By Michael Roop
Lately, I’ve gotten a lot of questions surrounding the Black Lives Matter movement, and specifically where Creekside stands. And because mistrust tends to breed in what’s not said, rather than in what is said, I thought it important to at least begin weighing in on these questions.
I found very helpful some language used by John Piper in one of his “Ask Pastor John” podcast episodes, during which he shares his conclusions after a season of learning and listening. Specifically, he concludes that we need “to make distinctions between, one, a patently true slogan — black lives matter — and, two, ideological roots of a name that may be the real roots, or they may have been co-opted.”
First, the slogan is one we can, we should, unashamedly proclaim: BLACK LIVES MATTER! Often the response is a well-intended but misguided reframe: all lives matter! Again, a patently true slogan; we are all created in the image of God. But looking at the long and varied history of our country, right up until today, all lives have not mattered equally. We have not treated all men (and women) as if they really were created equal and “endowed by their Creator with certain unalienable Rights.”
So we proclaim the slogan as both a rebuke and a commitment. A rebuke of a long history during which black lives have not mattered equally to the lives of their white neighbors. A commitment to a future where this grave evil against the image of God is fully undone, all its residue removed.

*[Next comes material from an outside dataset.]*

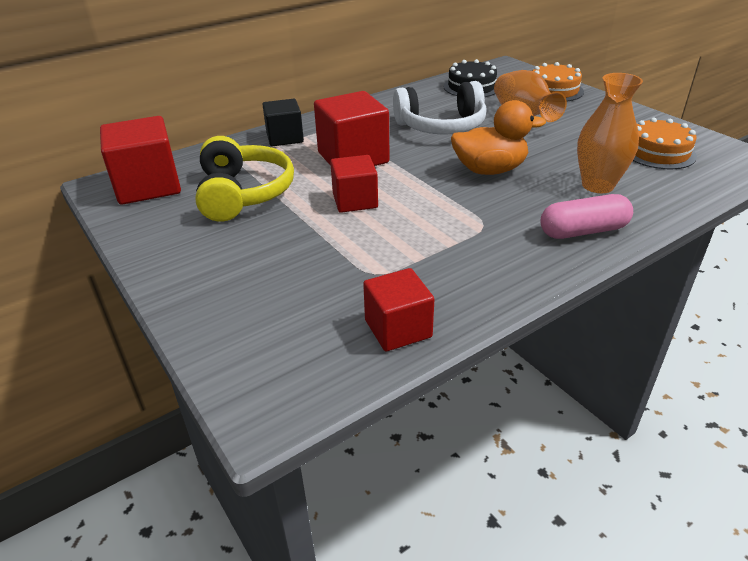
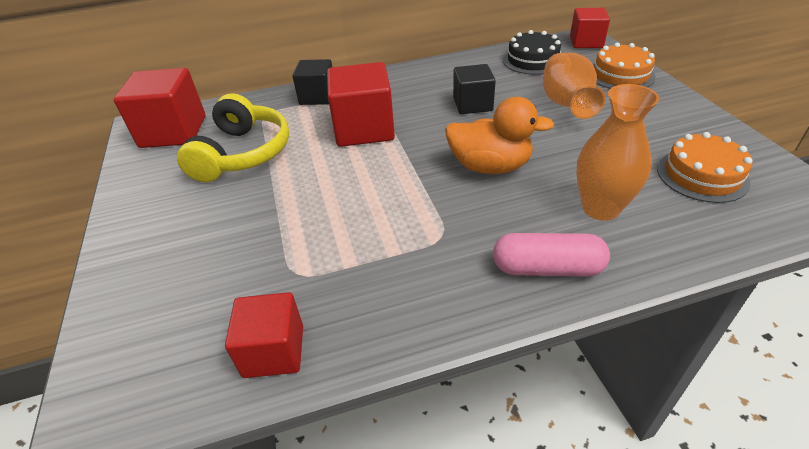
camera: 20 degrees right, 5 degrees up
(355, 201) = (334, 180): red cube -> red cube (586, 42)
(441, 126) = (472, 104): white headphones -> black cube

The Ideology of the Movement
This does not, however, mean we affirm the ideology of the Black Lives Matter movement. To be sure, a cursory read of the BLM statement of belief brings up many statements that directly oppose God’s good design for the world. Among such are, “We are self-reflexive and do the work required to dismantle cisgender privilege,” and, “We disrupt the Western-prescribed nuclear family structure…” These two, among others, are statements of enmity against God’s design for His creation. We denounce them as such.

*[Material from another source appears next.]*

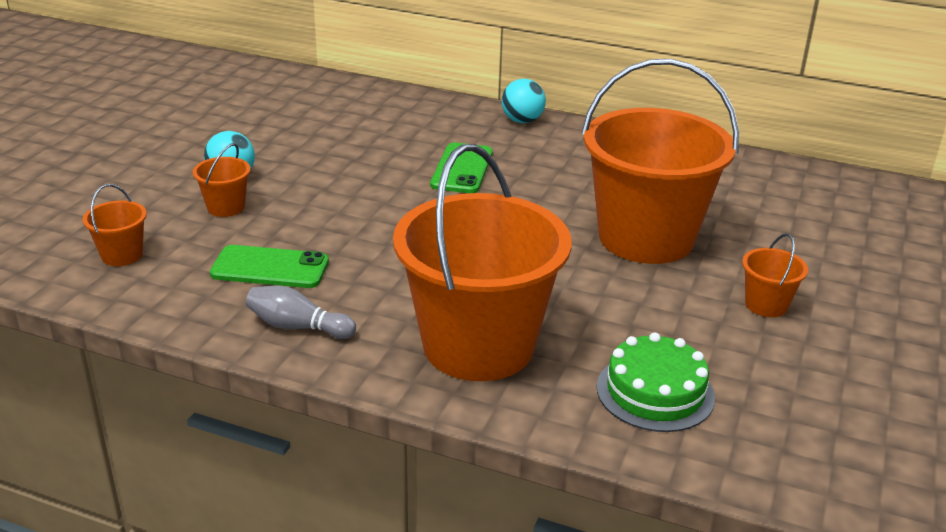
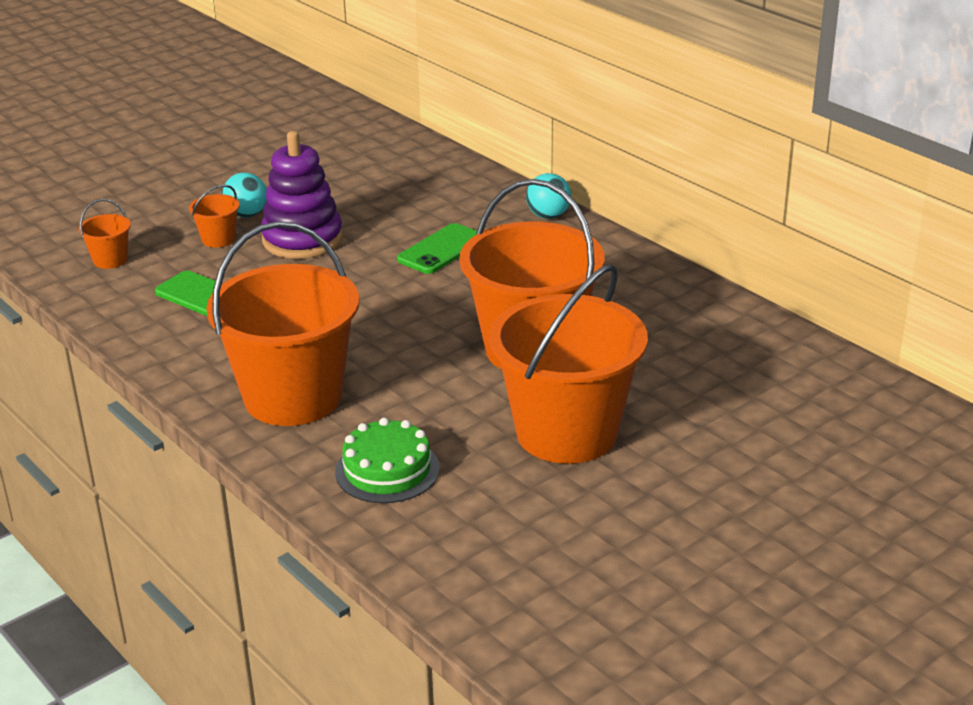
camera: 30 degrees right, 0 degrees up
(298, 327) = (179, 347): grey bowling pin -> none
(316, 188) = (302, 239): none -> purple stacking toy
(766, 305) = (567, 433): orange bucket -> orange bucket, size x2.49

So while we don’t partner with this movement, nor fully support every part of its ideology, we unashamedly proclaim the slogan: black lives matter!

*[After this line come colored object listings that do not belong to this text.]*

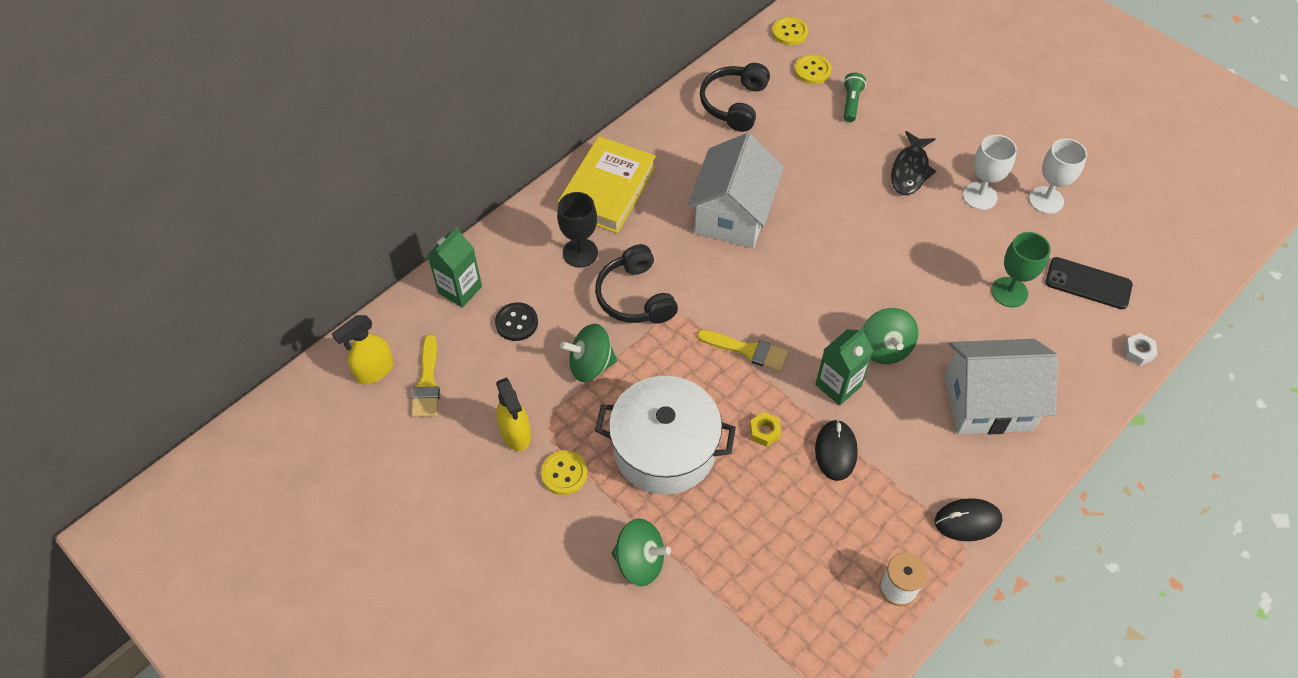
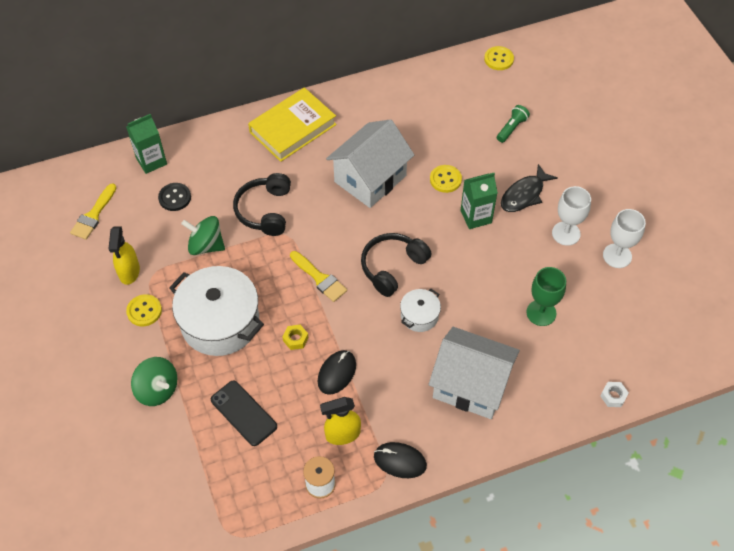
camera: 25 degrees right, 0 degrees up
(374, 371) = (65, 194): yellow spray bottle -> yellow spray bottle (342, 434)
(580, 253) = (246, 166): black goblet -> none
(734, 104) = (422, 98): black headphones -> black headphones (392, 267)
(812, 70) = (497, 94): yellow button -> yellow button (445, 179)
(838, 385) = (368, 328): green carton -> green carton (476, 216)
(884, 348) = (419, 316): green spinning top -> white pot
(1088, 283) = (608, 330): black phone -> black phone (243, 413)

The Way Through for Creekside
And in so doing, we must boldly, compelled and covered by the grace of God, ask the question, do black lives matter to me? To us? Have we neglected or refused black cultural expressions of worship because we see them as different, exotic, or even wrong? Do I exhibit more fear to a black or brown stranger than a white one? Do I associate minorities with lesser intelligence, a poorer work ethic, less communal potential?
As the Holy Spirit guides us through the tangled webs of our sinful hearts, we can confess our sins with full assurance of forgiveness in Christ, and seek the transformation that is the renewal of our minds (Rom. 12:2) through building relationships with brothers and sisters in Christ, and with our neighbors, across racial lines.
Piper, again from the episode referenced above: “The best way to be discerning in regards to the complexities of racial matters is to be in regular, normal — not exceptional — normal conversations across ethnic lines so that we see through other eyes.”